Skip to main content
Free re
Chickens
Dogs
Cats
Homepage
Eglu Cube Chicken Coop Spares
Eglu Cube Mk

...

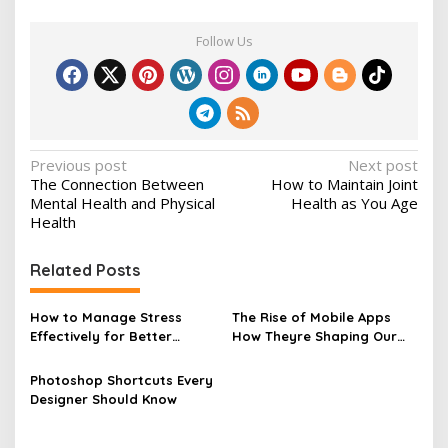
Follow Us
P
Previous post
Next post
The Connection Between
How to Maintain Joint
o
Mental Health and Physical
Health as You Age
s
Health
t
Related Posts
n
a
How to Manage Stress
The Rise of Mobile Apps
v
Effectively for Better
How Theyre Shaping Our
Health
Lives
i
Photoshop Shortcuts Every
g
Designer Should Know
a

What to do:
Tally the lines of the listing that include "Cube". Nothing but the resulting number should be returned.

Output:
2